►

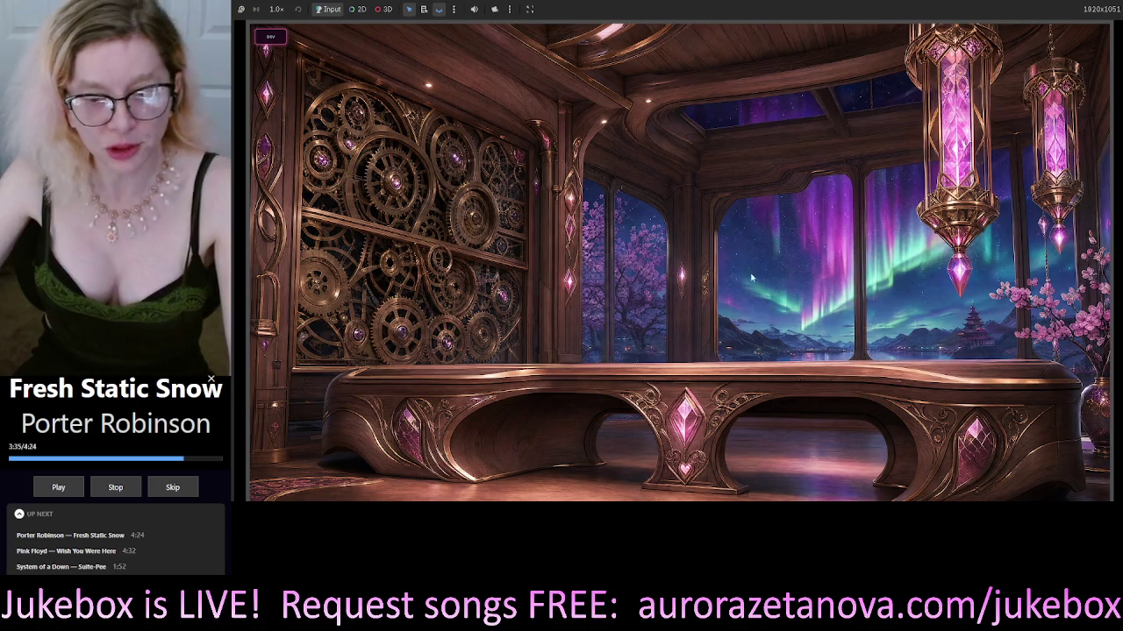
left_click(270, 37)
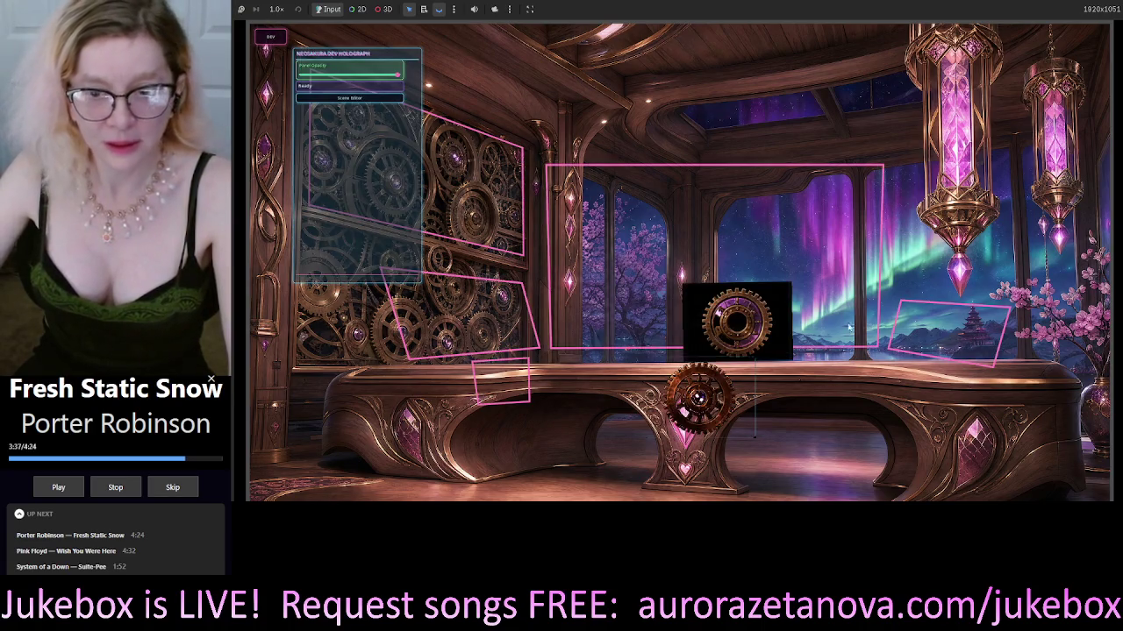
left_click(269, 38)
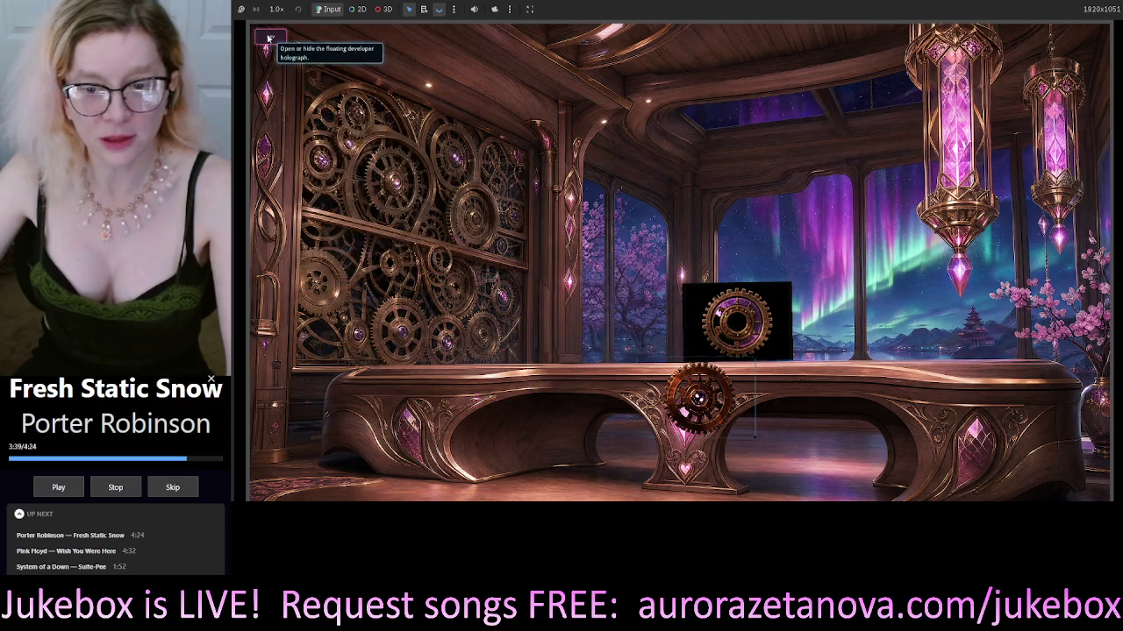
left_click(270, 38)
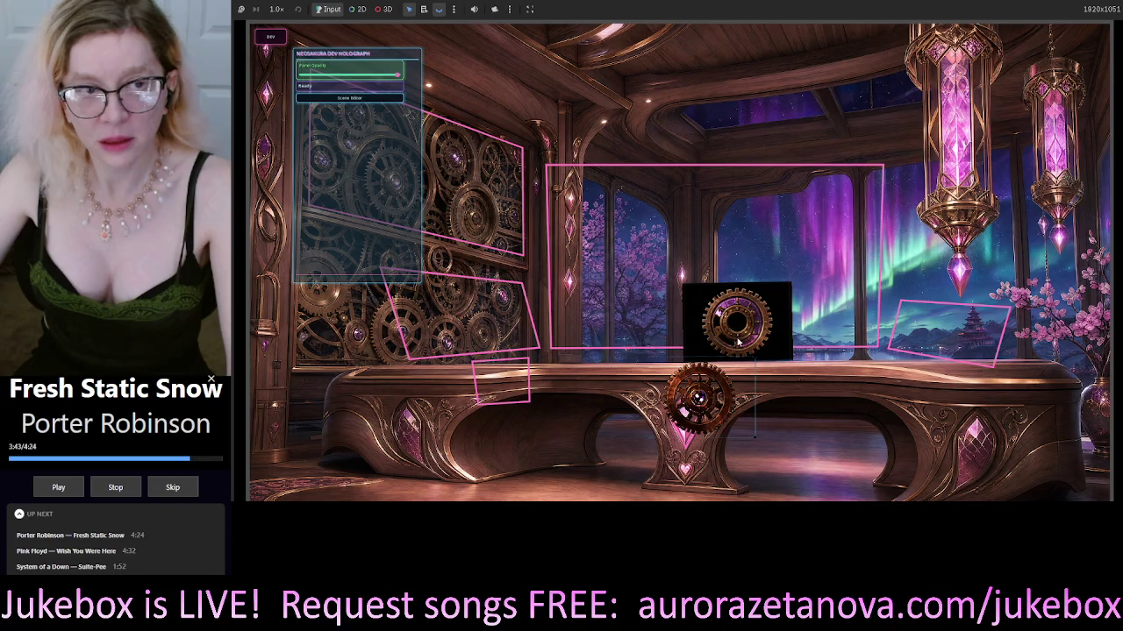
left_click(276, 40)
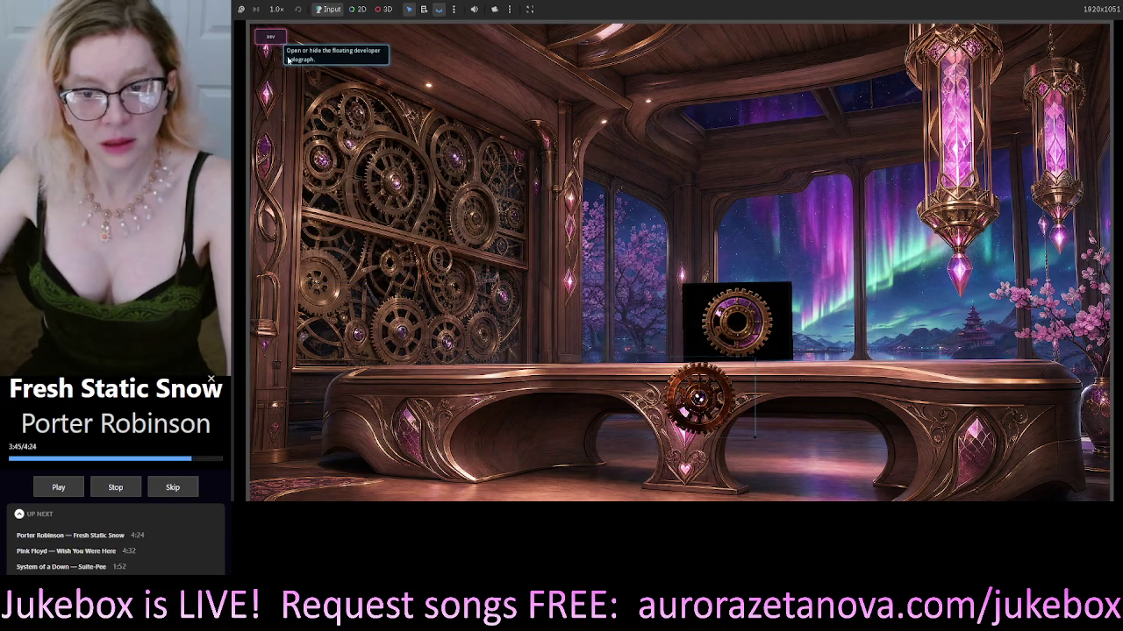
left_click(272, 38)
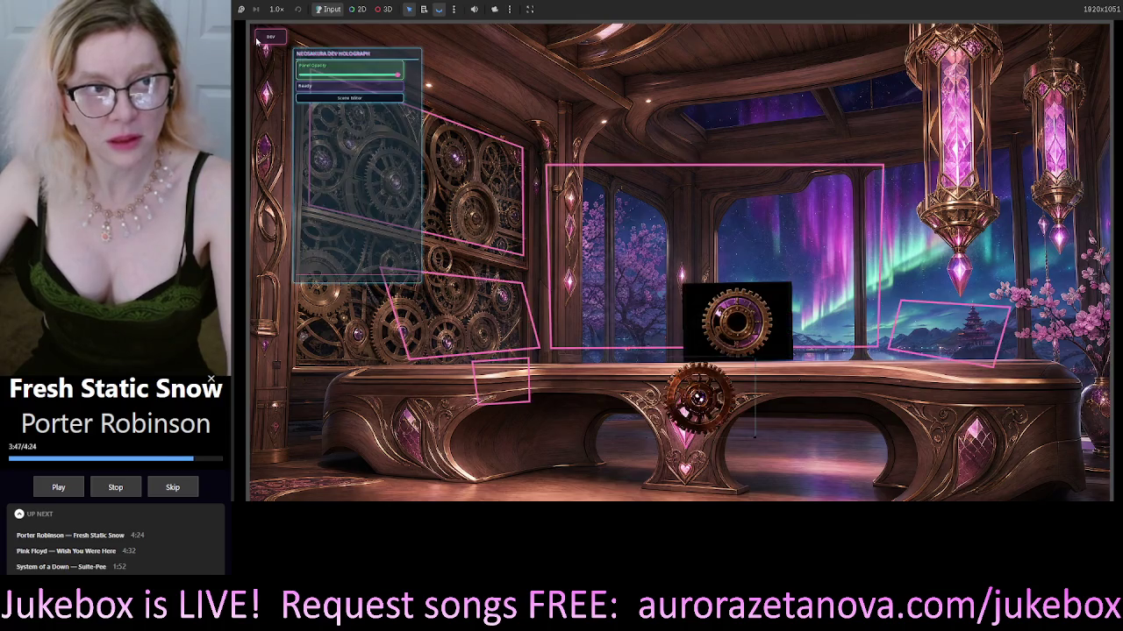
left_click(276, 43)
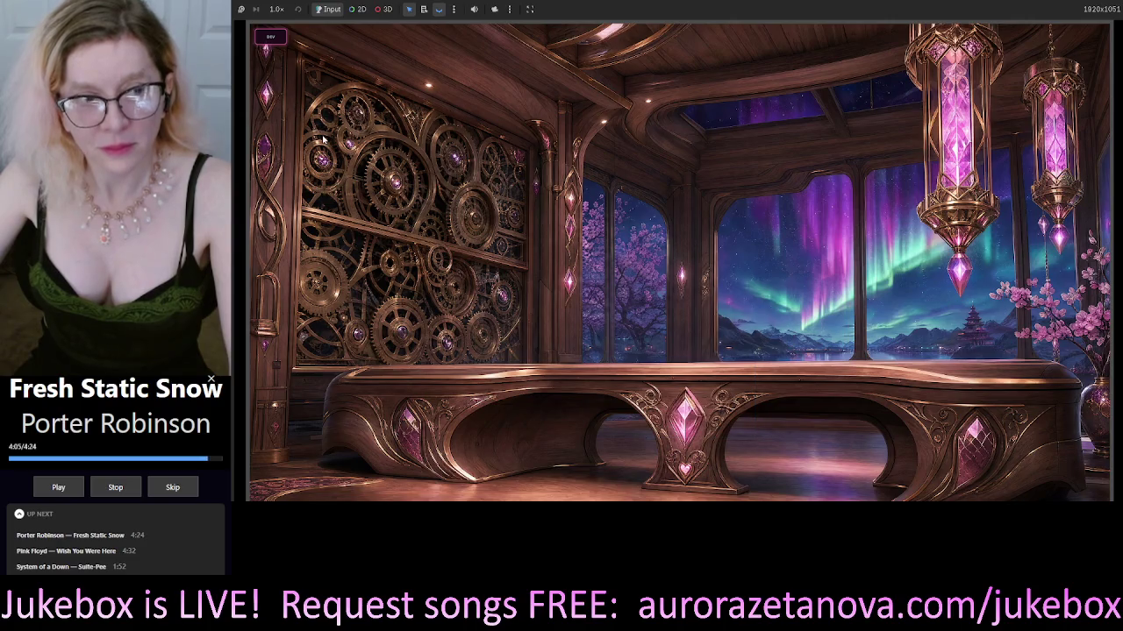
Toggle the DEV badge again, ending with the holograph open and pink click-region outlines visible.
left_click(270, 36)
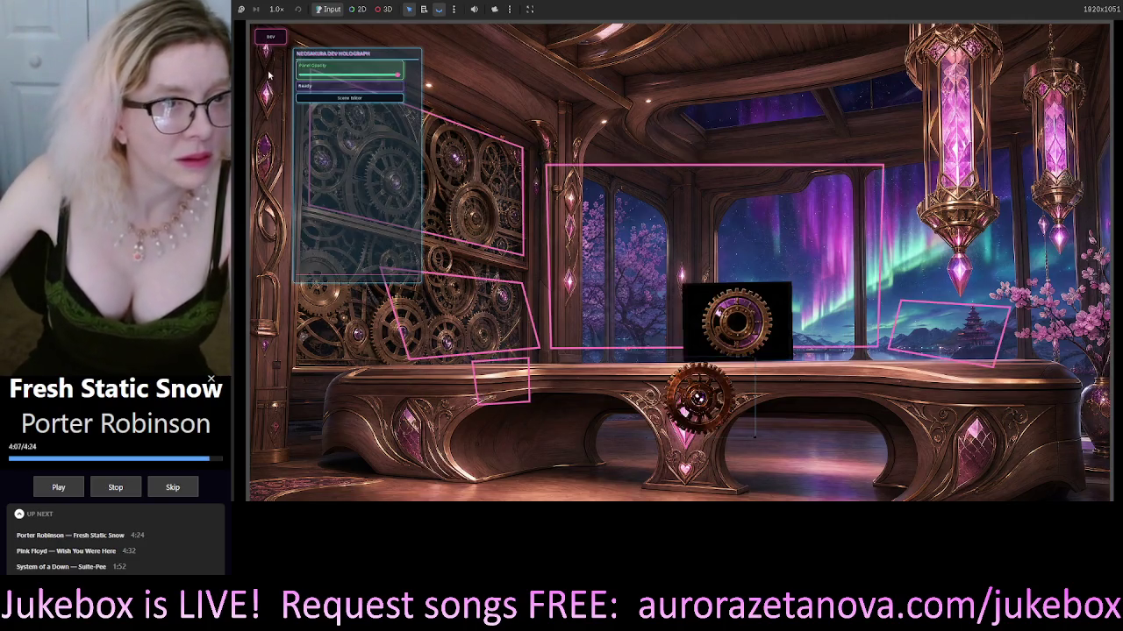
left_click(270, 36)
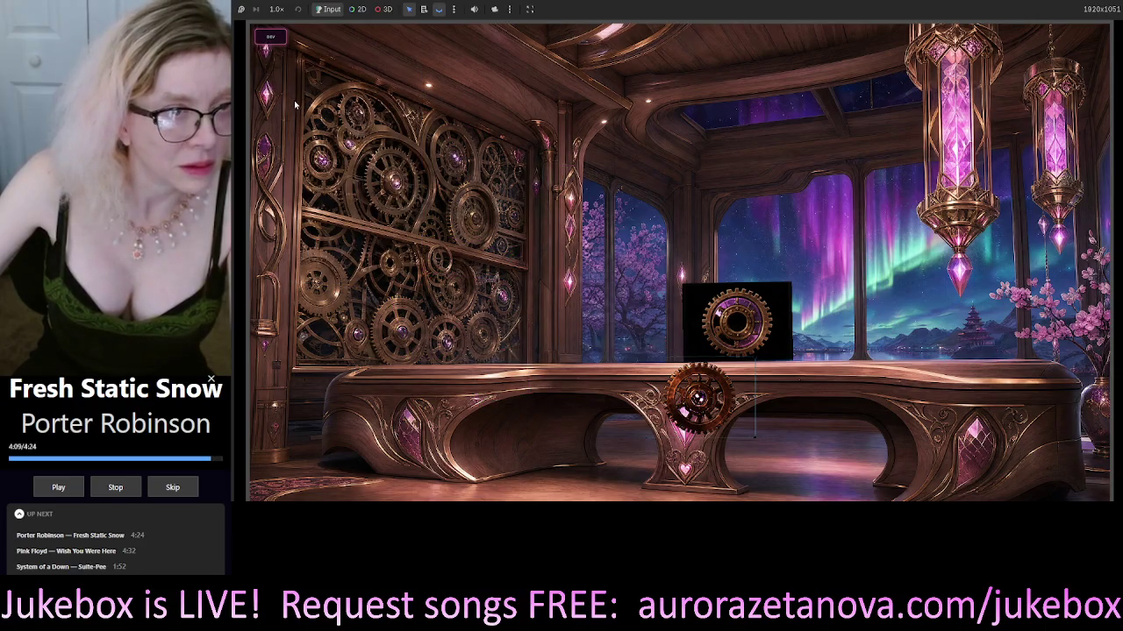
left_click(270, 36)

◄

What you need to do: Locate "left_click(276, 40)" in the entries above. Copy, exactly and only, the lines from that line to the end, leaving out the pictures.

The answer:
left_click(276, 40)
left_click(272, 38)
left_click(276, 43)
Toggle the DEV badge again, ending with the holograph open and pink click-region outlines visible.
left_click(270, 36)
left_click(270, 36)
left_click(270, 36)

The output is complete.